What Does Rotation Prediction Tell Us about Classifier Accuracy under Varying Testing Environments?
This addresses the challenge of expensive image annotations in real-world testing for the machine learning community, though it is incremental as it builds on existing multi-task learning approaches.
The paper tackles the problem of evaluating classifier accuracy on unlabeled test sets under varying environments by discovering a strong linear correlation (Pearson's r > 0.88) between semantic classification accuracy and rotation prediction accuracy, enabling performance estimation via linear regression.

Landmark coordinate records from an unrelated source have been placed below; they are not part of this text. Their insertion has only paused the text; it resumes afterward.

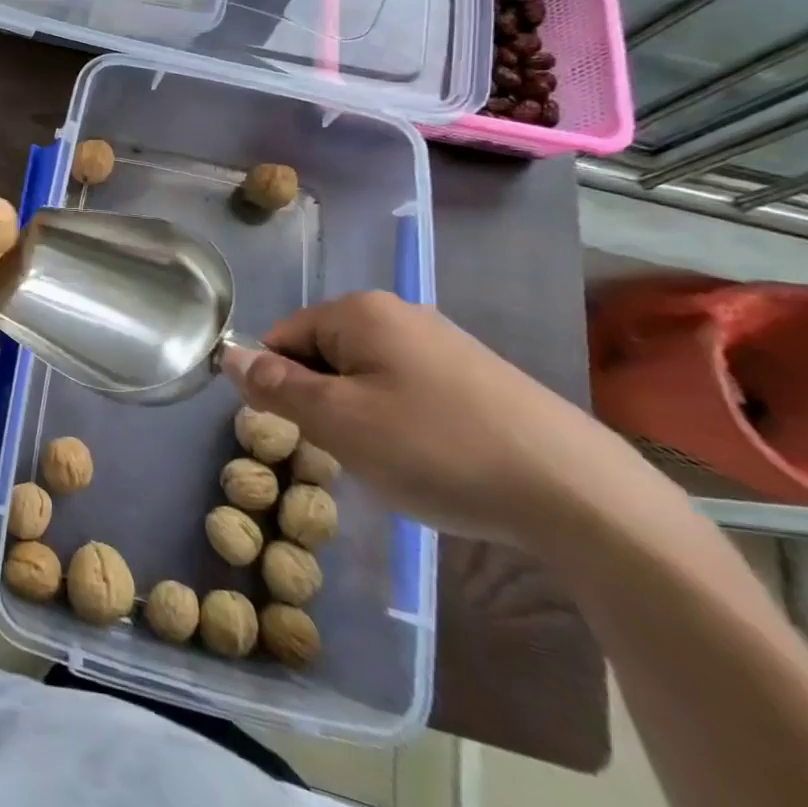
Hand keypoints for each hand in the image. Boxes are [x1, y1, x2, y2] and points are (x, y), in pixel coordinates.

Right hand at [222, 291, 640, 547]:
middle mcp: (398, 312)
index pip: (281, 338)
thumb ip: (275, 386)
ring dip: (361, 417)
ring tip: (396, 462)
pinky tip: (434, 460)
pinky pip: (408, 389)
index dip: (280, 386)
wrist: (581, 495)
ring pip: (365, 376)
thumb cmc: (437, 449)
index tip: (307, 434)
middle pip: (323, 354)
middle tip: (352, 451)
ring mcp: (443, 342)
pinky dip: (404, 423)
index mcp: (358, 311)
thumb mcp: (338, 423)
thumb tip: (227, 354)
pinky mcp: (478, 375)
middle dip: (323, 403)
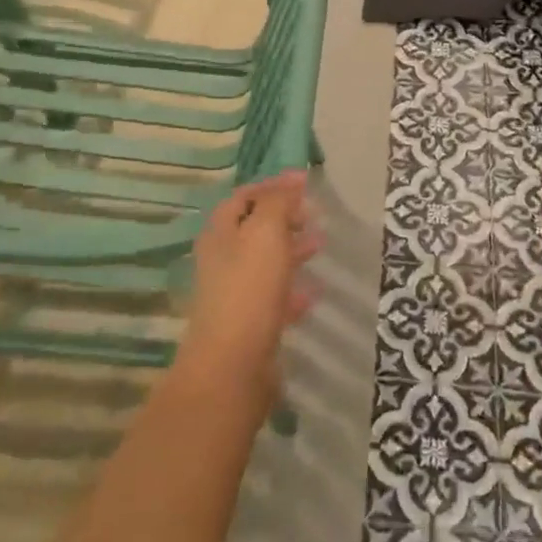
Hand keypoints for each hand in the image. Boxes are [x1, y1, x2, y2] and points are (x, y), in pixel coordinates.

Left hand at [177, 173, 320, 410]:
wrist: (233, 366)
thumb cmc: (249, 289)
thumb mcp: (266, 233)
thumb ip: (278, 202)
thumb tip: (293, 175)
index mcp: (220, 233)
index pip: (244, 197)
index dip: (273, 186)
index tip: (305, 182)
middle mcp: (222, 259)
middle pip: (254, 228)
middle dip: (285, 218)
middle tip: (316, 215)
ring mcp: (234, 293)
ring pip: (265, 262)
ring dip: (292, 250)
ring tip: (321, 246)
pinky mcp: (249, 324)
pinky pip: (274, 297)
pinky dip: (293, 289)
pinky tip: (314, 292)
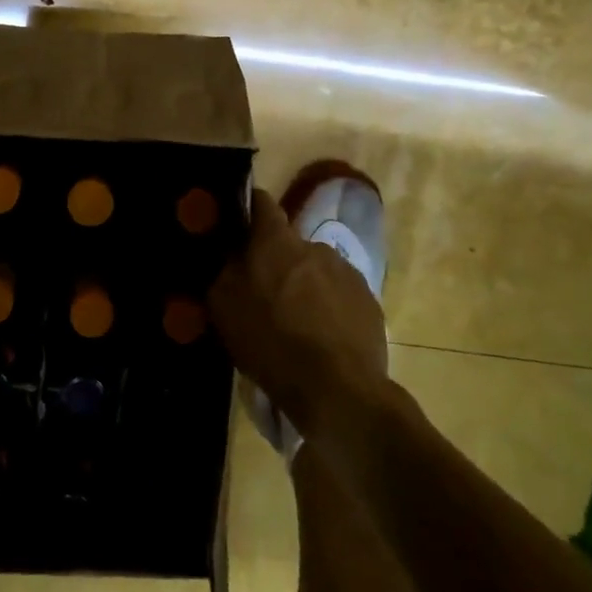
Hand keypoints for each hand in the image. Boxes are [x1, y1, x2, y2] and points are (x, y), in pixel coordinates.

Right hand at [208, 189, 392, 436]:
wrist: (337, 389)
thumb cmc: (270, 342)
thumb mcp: (224, 307)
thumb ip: (222, 270)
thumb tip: (225, 252)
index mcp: (276, 242)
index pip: (261, 202)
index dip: (248, 209)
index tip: (237, 225)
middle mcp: (314, 245)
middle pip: (288, 244)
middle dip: (275, 261)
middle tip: (263, 293)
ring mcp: (347, 272)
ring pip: (315, 270)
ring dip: (304, 285)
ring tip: (295, 322)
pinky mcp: (369, 301)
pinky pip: (340, 295)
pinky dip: (328, 308)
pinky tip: (321, 338)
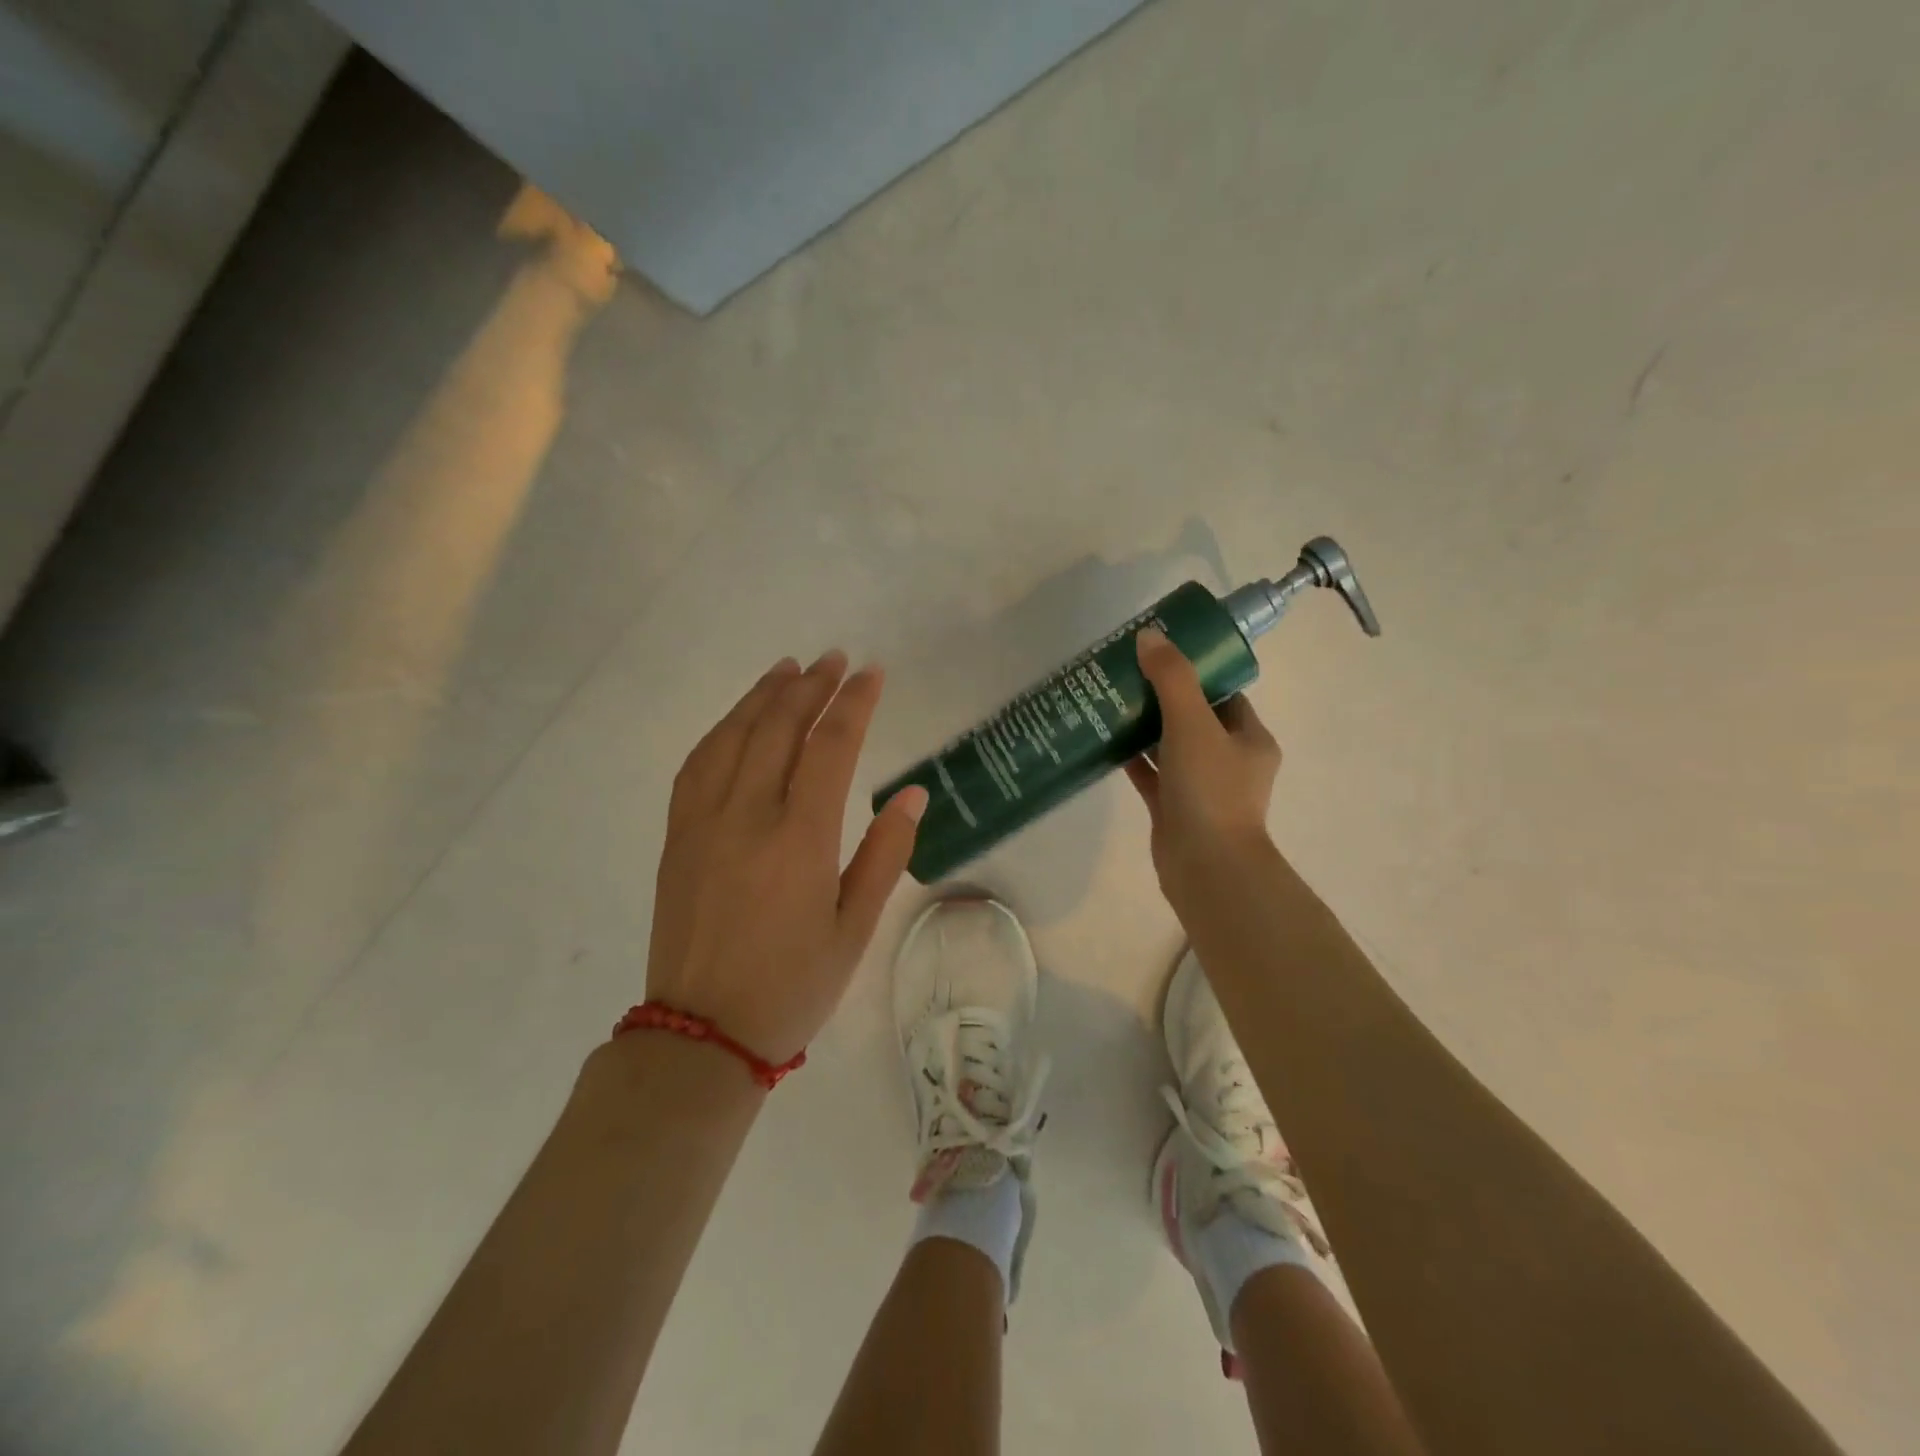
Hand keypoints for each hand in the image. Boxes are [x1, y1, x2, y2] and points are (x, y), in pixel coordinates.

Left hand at [645, 651, 928, 1064]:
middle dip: (810, 686)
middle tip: (834, 659)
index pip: (831, 747)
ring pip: (733, 736)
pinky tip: (738, 719)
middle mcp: (748, 815)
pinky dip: (723, 729)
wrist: (701, 1034)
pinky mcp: (678, 836)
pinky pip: (698, 764)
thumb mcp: (855, 929)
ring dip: (763, 696)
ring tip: (788, 668)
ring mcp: (704, 822)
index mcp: (800, 838)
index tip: (872, 673)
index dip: (854, 703)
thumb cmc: (793, 986)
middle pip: (779, 727)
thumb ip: (885, 855)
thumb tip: (913, 794)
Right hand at [1124, 626, 1282, 891]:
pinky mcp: (1173, 808)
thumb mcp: (1193, 724)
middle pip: (1194, 718)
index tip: (1163, 656)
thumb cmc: (1210, 790)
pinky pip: (1151, 775)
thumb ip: (1172, 678)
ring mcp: (1201, 787)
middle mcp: (1229, 761)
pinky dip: (1132, 758)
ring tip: (1110, 699)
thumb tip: (1150, 636)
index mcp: (1250, 739)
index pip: (1225, 695)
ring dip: (1144, 726)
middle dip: (1163, 697)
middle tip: (1128, 674)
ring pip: (1170, 747)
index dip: (1197, 673)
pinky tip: (1104, 739)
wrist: (1205, 866)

Understanding classifier decision under novel environments is central to the community, and a common practice is evaluating it on labeled test sets. However, in real-world testing, image annotations are difficult and expensive to obtain, especially when the test environment is changing. A natural question then arises: given a trained classifier, can we evaluate its accuracy on varying unlabeled test sets? In this work, we train semantic classification and rotation prediction in a multi-task way. On a series of datasets, we report an interesting finding, i.e., the semantic classification accuracy exhibits a strong linear relationship with the accuracy of the rotation prediction task (Pearson's Correlation r > 0.88). This finding allows us to utilize linear regression to estimate classifier performance from the accuracy of rotation prediction which can be obtained on the test set through the freely generated rotation labels.